[TASK TO CARRY OUT]
Give back, exactly as written, the lines from the beginning of the listing through the one that contains "Figure 1 . Effects".

[INFORMATION SHOWN]

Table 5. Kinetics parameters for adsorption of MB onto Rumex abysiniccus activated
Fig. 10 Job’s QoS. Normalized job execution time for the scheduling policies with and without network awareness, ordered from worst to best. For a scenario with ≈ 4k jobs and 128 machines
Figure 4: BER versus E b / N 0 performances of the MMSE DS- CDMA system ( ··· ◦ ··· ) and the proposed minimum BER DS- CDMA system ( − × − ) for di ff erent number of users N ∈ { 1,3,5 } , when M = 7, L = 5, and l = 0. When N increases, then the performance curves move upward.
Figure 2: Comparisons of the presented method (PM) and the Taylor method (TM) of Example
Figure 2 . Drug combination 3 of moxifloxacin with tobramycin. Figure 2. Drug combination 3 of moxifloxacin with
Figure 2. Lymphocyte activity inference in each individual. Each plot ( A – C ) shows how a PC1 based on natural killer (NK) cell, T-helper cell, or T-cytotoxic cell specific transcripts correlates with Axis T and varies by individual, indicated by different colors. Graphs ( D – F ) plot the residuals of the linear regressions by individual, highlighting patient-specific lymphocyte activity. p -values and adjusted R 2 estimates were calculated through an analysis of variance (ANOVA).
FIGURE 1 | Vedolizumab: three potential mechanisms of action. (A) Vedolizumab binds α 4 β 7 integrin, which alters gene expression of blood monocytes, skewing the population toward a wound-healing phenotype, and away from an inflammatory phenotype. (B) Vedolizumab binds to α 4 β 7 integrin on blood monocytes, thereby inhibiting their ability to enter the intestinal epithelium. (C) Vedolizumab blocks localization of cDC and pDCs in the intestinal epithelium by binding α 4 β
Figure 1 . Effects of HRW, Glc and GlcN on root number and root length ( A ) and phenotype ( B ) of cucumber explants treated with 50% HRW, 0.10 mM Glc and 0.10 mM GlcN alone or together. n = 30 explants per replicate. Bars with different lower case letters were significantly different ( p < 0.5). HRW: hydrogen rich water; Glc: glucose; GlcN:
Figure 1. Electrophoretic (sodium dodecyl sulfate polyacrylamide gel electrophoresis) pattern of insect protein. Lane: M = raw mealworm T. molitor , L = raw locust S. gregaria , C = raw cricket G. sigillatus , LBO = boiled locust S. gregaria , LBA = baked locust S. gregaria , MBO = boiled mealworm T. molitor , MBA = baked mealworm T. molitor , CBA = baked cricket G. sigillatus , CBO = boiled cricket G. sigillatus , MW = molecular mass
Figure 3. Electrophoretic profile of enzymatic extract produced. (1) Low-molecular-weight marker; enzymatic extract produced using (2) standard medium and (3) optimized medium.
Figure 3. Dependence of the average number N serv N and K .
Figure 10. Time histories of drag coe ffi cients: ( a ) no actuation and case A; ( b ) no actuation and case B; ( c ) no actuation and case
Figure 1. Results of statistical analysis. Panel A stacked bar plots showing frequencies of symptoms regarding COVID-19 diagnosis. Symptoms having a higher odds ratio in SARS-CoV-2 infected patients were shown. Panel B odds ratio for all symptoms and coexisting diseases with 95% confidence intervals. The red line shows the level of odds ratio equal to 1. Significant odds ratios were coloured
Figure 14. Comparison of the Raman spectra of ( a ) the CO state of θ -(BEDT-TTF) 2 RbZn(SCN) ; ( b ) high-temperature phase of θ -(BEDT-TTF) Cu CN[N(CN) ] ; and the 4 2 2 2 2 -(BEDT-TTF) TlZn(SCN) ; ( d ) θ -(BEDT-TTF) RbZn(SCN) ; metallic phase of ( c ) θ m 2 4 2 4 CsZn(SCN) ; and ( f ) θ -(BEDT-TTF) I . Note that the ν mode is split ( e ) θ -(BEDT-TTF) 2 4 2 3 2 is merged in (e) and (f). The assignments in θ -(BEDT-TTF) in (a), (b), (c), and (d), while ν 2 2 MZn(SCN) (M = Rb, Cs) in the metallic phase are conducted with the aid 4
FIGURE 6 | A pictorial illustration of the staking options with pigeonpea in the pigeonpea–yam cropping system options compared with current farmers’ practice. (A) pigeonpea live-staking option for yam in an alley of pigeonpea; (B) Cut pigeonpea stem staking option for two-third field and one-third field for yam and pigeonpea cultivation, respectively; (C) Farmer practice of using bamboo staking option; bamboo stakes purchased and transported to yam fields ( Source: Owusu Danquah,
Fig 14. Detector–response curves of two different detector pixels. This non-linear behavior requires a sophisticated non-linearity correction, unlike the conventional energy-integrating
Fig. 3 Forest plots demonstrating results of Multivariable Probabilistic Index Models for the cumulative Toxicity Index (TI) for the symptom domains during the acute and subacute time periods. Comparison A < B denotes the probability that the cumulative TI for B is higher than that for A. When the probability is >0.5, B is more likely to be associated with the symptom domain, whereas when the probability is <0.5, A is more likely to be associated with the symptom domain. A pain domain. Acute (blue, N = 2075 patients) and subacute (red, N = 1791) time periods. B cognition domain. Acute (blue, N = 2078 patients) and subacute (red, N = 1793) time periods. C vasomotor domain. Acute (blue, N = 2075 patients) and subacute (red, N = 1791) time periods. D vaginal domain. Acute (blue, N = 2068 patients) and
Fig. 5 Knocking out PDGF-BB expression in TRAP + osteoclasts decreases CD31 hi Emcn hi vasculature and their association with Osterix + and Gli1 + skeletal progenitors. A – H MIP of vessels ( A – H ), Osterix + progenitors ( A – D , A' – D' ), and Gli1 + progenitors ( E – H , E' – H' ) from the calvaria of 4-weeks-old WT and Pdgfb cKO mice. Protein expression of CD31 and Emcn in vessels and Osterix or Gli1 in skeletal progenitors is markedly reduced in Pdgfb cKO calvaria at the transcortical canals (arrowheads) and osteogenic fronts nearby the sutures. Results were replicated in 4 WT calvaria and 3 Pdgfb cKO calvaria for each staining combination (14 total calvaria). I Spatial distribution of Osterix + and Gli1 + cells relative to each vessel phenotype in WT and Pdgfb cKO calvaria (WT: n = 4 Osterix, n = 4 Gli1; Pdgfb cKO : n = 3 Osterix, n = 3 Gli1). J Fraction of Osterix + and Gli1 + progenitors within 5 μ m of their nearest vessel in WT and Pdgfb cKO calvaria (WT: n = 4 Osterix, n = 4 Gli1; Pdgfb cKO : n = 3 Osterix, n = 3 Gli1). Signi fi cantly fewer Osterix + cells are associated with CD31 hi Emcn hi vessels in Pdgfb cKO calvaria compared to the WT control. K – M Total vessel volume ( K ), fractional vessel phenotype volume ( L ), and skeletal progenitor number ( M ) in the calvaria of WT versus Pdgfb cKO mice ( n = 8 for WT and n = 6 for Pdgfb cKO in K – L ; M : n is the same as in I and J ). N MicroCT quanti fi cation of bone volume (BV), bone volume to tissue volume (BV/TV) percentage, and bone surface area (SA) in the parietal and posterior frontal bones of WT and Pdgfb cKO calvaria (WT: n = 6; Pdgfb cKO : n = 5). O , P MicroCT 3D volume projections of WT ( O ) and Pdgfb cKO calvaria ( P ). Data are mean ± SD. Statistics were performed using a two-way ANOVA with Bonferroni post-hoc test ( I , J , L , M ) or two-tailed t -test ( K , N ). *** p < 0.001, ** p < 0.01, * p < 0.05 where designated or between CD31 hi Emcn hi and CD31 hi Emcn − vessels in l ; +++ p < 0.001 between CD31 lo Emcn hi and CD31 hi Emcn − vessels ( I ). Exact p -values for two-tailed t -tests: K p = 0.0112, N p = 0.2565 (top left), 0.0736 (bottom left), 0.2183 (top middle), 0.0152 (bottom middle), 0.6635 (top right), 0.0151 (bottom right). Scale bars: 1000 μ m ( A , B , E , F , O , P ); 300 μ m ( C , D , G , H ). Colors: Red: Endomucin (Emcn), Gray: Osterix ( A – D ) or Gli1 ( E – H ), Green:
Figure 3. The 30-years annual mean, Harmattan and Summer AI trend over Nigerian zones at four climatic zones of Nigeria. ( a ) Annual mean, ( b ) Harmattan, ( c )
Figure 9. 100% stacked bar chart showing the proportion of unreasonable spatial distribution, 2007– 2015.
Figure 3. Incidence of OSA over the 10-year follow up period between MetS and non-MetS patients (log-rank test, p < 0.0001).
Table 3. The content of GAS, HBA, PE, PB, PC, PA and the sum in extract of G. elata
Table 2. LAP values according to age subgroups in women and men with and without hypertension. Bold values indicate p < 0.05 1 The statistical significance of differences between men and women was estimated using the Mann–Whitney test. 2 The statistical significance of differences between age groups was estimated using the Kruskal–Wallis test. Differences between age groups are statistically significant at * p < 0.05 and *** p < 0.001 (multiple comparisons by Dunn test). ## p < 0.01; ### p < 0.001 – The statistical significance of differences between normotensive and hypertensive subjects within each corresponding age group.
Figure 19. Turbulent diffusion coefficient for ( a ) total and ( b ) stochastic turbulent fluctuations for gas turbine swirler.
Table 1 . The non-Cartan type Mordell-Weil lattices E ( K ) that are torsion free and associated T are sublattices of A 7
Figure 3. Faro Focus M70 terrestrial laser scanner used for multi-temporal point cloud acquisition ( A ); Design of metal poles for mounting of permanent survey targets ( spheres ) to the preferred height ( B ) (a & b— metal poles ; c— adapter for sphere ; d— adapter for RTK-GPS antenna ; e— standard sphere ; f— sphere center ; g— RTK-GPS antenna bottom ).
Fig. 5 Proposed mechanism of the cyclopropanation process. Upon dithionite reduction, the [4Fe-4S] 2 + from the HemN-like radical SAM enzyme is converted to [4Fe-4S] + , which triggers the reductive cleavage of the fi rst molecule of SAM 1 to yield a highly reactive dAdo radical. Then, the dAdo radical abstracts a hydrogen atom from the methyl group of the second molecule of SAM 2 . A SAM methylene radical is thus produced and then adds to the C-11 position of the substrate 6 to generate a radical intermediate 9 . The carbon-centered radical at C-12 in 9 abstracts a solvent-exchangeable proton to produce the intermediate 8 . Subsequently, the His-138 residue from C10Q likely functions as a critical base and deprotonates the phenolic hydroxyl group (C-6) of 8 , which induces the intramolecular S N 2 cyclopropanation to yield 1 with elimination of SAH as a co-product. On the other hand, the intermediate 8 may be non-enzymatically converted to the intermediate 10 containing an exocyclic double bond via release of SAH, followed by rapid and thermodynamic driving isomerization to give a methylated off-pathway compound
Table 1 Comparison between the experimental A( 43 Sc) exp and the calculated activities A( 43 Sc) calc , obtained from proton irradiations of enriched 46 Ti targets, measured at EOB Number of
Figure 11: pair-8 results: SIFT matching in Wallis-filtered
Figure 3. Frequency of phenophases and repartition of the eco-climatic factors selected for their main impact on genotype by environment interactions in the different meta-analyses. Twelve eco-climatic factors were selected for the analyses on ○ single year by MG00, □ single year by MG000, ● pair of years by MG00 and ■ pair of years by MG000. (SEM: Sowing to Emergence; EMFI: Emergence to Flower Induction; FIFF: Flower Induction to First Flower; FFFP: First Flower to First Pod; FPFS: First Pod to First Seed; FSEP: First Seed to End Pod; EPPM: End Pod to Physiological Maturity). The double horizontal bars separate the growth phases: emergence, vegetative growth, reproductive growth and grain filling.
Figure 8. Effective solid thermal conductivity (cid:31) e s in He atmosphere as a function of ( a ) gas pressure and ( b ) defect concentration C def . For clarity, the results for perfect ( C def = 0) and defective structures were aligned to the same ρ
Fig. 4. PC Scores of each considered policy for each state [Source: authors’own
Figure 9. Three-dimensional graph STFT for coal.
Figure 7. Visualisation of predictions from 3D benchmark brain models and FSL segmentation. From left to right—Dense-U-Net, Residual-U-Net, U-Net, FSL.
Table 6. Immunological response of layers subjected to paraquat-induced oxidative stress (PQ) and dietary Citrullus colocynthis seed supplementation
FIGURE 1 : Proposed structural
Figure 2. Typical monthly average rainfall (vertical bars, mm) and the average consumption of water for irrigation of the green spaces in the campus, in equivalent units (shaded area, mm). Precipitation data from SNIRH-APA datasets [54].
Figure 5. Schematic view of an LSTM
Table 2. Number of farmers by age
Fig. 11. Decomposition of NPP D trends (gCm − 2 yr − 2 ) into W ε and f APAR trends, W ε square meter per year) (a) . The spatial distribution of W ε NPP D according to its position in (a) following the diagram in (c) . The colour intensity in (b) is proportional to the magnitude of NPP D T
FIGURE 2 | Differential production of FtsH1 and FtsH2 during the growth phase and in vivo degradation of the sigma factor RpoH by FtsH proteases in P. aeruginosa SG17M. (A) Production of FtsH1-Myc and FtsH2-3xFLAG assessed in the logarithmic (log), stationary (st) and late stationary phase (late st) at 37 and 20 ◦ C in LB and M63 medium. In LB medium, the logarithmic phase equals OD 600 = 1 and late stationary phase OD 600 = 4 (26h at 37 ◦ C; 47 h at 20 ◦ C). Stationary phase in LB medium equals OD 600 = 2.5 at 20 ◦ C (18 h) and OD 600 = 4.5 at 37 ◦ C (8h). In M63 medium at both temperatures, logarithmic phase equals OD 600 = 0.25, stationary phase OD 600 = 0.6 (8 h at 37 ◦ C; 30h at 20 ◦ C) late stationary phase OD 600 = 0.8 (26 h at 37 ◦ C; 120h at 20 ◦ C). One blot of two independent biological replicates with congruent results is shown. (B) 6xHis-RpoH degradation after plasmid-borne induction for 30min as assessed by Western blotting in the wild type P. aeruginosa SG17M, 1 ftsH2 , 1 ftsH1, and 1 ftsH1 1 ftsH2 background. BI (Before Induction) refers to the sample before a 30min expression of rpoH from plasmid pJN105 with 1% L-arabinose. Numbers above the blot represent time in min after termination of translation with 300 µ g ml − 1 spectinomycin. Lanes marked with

[ANSWER TO THE PROBLEM]
Table 5. Kinetics parameters for adsorption of MB onto Rumex abysiniccus activated
Fig. 10 Job’s QoS. Normalized job execution time for the scheduling policies with and without network awareness, ordered from worst to best. For a scenario with ≈ 4k jobs and 128 machines
Figure 4: BER versus E b / N 0 performances of the MMSE DS- CDMA system ( ··· ◦ ··· ) and the proposed minimum BER DS- CDMA system ( − × − ) for di ff erent number of users N ∈ { 1,3,5 } , when M = 7, L = 5, and l = 0. When N increases, then the performance curves move upward.
Figure 2: Comparisons of the presented method (PM) and the Taylor method (TM) of Example
Figure 2 . Drug combination 3 of moxifloxacin with tobramycin. Figure 2. Drug combination 3 of moxifloxacin with
Figure 2. Lymphocyte activity inference in each individual. Each plot ( A – C ) shows how a PC1 based on natural killer (NK) cell, T-helper cell, or T-cytotoxic cell specific transcripts correlates with Axis T and varies by individual, indicated by different colors. Graphs ( D – F ) plot the residuals of the linear regressions by individual, highlighting patient-specific lymphocyte activity. p -values and adjusted R 2 estimates were calculated through an analysis of variance (ANOVA).
FIGURE 1 | Vedolizumab: three potential mechanisms of action. (A) Vedolizumab binds α 4 β 7 integrin, which alters gene expression of blood monocytes, skewing the population toward a wound-healing phenotype, and away from an inflammatory phenotype. (B) Vedolizumab binds to α 4 β 7 integrin on blood monocytes, thereby inhibiting their ability to enter the intestinal epithelium. (C) Vedolizumab blocks localization of cDC and pDCs in the intestinal epithelium by binding α 4 β
Figure 1 . Effects of HRW, Glc and GlcN on root number and root length ( A ) and phenotype ( B ) of cucumber explants treated with 50% HRW, 0.10 mM Glc and 0.10 mM GlcN alone or together. n = 30 explants per replicate. Bars with different lower case letters were significantly different ( p < 0.5). HRW: hydrogen rich water; Glc: glucose; GlcN:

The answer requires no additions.